### What is needed
In the data below, the answer is the run of lines from the line containing "ПАНЕЛИ УПРАВЛЕНИЯ СЕРВЕРАМИ" through the line containing "Open Data / IFG", both included; print it exactly and nothing else.

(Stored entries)
= Beginning of Section =

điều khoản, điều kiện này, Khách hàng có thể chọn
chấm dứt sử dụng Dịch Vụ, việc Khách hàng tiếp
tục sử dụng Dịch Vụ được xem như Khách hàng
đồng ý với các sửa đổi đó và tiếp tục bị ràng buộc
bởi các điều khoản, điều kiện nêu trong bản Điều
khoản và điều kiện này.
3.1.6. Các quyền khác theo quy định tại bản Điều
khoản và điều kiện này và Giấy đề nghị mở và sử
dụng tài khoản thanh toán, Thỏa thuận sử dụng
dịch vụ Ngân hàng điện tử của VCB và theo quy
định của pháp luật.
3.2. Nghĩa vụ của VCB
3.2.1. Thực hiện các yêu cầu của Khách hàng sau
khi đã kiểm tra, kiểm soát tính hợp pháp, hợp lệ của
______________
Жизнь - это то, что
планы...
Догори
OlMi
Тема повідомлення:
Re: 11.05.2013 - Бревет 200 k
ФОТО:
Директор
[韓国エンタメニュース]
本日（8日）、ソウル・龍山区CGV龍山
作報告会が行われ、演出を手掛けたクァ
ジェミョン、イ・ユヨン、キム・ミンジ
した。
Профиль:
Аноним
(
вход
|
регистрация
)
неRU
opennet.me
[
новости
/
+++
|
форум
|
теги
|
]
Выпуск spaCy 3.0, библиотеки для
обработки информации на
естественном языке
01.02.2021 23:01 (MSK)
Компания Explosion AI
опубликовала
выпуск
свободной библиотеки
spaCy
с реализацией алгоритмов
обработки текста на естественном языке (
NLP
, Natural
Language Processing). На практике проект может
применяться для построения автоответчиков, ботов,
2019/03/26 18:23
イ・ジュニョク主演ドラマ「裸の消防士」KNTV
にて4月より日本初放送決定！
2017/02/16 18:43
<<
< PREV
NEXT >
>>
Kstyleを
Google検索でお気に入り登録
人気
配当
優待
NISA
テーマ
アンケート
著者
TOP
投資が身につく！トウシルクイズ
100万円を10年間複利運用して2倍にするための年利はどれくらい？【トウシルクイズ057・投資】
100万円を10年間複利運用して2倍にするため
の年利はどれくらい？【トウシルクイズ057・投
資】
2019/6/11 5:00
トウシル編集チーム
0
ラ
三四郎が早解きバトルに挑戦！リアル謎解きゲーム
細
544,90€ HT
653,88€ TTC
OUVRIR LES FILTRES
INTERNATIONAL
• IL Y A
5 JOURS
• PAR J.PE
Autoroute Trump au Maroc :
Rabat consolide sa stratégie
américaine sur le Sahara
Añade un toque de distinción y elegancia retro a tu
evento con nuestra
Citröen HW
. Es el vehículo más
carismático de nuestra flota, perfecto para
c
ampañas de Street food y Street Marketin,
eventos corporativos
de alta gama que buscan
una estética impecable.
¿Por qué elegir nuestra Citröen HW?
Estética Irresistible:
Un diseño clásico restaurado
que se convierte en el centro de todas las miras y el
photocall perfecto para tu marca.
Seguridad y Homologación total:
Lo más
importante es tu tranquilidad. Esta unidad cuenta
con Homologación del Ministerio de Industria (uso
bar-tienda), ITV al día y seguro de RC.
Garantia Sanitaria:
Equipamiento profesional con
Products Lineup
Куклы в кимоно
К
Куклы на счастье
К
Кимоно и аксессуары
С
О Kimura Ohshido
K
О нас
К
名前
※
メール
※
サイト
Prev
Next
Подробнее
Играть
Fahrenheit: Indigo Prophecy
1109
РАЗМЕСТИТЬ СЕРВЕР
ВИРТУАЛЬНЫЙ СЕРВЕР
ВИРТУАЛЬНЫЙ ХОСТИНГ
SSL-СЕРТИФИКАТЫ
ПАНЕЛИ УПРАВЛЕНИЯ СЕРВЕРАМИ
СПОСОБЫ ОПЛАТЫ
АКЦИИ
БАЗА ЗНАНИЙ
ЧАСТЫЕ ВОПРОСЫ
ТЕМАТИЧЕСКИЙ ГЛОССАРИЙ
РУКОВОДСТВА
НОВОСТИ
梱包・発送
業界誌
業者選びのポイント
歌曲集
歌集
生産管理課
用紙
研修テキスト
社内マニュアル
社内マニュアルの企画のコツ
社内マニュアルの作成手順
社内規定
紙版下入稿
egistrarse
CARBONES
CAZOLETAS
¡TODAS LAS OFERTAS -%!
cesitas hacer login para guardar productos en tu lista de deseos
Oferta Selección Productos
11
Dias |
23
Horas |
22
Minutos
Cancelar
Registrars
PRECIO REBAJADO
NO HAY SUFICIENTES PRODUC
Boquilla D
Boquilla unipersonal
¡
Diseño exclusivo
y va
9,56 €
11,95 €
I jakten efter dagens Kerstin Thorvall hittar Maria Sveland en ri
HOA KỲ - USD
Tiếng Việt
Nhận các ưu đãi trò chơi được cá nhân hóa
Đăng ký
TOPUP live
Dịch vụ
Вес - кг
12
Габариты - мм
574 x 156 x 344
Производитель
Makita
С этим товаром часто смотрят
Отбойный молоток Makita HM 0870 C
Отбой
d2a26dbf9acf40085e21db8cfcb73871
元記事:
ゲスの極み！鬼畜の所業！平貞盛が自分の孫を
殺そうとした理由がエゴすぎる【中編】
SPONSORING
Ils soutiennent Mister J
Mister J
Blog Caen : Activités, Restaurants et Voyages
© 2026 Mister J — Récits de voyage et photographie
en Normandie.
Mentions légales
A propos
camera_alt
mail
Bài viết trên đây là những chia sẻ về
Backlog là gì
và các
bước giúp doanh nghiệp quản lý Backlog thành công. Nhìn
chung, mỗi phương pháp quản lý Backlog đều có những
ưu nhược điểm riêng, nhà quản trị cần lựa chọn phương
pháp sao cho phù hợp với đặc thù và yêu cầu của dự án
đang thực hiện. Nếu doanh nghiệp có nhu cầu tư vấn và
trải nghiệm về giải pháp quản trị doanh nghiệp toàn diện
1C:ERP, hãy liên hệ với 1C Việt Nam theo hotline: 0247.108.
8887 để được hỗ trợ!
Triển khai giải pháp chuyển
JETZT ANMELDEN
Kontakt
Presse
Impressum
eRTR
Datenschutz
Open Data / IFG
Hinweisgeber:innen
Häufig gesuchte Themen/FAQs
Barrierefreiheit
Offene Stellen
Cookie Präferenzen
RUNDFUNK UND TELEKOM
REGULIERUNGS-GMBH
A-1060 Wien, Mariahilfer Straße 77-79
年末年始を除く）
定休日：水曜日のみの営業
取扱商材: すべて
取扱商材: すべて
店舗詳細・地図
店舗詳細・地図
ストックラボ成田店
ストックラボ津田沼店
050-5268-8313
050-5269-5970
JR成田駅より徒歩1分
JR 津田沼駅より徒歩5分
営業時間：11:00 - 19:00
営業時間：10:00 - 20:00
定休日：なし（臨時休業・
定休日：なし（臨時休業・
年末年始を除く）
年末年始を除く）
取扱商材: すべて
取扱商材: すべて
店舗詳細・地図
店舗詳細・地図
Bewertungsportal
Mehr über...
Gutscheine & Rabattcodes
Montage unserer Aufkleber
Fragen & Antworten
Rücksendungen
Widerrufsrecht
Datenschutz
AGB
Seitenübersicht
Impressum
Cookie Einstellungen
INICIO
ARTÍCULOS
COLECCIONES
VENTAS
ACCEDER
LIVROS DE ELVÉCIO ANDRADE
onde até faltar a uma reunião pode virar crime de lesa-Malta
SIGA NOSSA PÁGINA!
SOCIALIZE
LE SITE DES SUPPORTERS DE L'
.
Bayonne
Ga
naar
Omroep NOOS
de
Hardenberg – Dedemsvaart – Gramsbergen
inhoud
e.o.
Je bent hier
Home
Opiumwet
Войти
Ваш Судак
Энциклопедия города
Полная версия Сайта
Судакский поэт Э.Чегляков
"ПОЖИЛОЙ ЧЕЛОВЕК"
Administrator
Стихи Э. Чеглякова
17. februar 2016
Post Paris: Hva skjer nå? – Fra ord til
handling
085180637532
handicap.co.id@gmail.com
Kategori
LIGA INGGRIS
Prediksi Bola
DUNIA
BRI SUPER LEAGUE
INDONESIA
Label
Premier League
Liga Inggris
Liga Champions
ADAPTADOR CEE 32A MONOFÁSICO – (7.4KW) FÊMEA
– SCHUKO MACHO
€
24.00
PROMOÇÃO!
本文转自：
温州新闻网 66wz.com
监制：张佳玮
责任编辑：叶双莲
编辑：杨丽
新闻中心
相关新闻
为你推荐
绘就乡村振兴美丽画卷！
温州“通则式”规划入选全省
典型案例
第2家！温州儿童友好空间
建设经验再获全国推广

= End of Section =

### Exercise result
ПАНЕЛИ УПРАВЛЕНИЯ СЕРВЕРАМИ
СПОСОБЫ ОПЛАТЫ
АКЦИИ
БАЗА ЗНАНИЙ
ЧАСТЫЕ ВОПРОСЫ
ТЕМАТИЧЕСКИЙ ГЛОССАРИЙ
РУКОВОДСТВА
НОВОСТИ
梱包・発送
業界誌
業者選びのポイント
歌曲集
歌集
生産管理課
用紙
研修テキスト
社内マニュアル
社内マニュアルの企画のコツ
社内マニュアルの作成手順
社内規定
紙版下入稿
egistrarse
CARBONES
CAZOLETAS
¡TODAS LAS OFERTAS -%!
cesitas hacer login para guardar productos en tu lista de deseos
Oferta Selección Productos
11
Dias |
23
Horas |
22
Minutos
Cancelar
Registrars
PRECIO REBAJADO
NO HAY SUFICIENTES PRODUC
Boquilla D
Boquilla unipersonal
¡
Diseño exclusivo
y va
9,56 €
11,95 €
I jakten efter dagens Kerstin Thorvall hittar Maria Sveland en ri
HOA KỲ - USD
Tiếng Việt
Nhận các ưu đãi trò chơi được cá nhân hóa
Đăng ký
TOPUP live
Dịch vụ
Вес - кг
12
Габариты - мм
574 x 156 x 344
Производитель
Makita
С этим товаром часто смотрят
Отбойный молоток Makita HM 0870 C
Отбой
d2a26dbf9acf40085e21db8cfcb73871
元記事:
ゲスの極み！鬼畜の所業！平貞盛が自分の孫を
殺そうとした理由がエゴすぎる【中編】
SPONSORING
Ils soutiennent Mister J
Mister J
Blog Caen : Activités, Restaurants et Voyages
© 2026 Mister J — Récits de voyage et photographie
en Normandie.
Mentions légales
A propos
camera_alt
mail
Bài viết trên đây là những chia sẻ về
Backlog là gì
và các
bước giúp doanh nghiệp quản lý Backlog thành công. Nhìn
chung, mỗi phương pháp quản lý Backlog đều có những
ưu nhược điểm riêng, nhà quản trị cần lựa chọn phương
pháp sao cho phù hợp với đặc thù và yêu cầu của dự án
đang thực hiện. Nếu doanh nghiệp có nhu cầu tư vấn và
trải nghiệm về giải pháp quản trị doanh nghiệp toàn diện
1C:ERP, hãy liên hệ với 1C Việt Nam theo hotline: 0247.108.
8887 để được hỗ trợ!
Triển khai giải pháp chuyển
JETZT ANMELDEN
Kontakt
Presse
Impressum
eRTR
Datenschutz
Open Data / IFG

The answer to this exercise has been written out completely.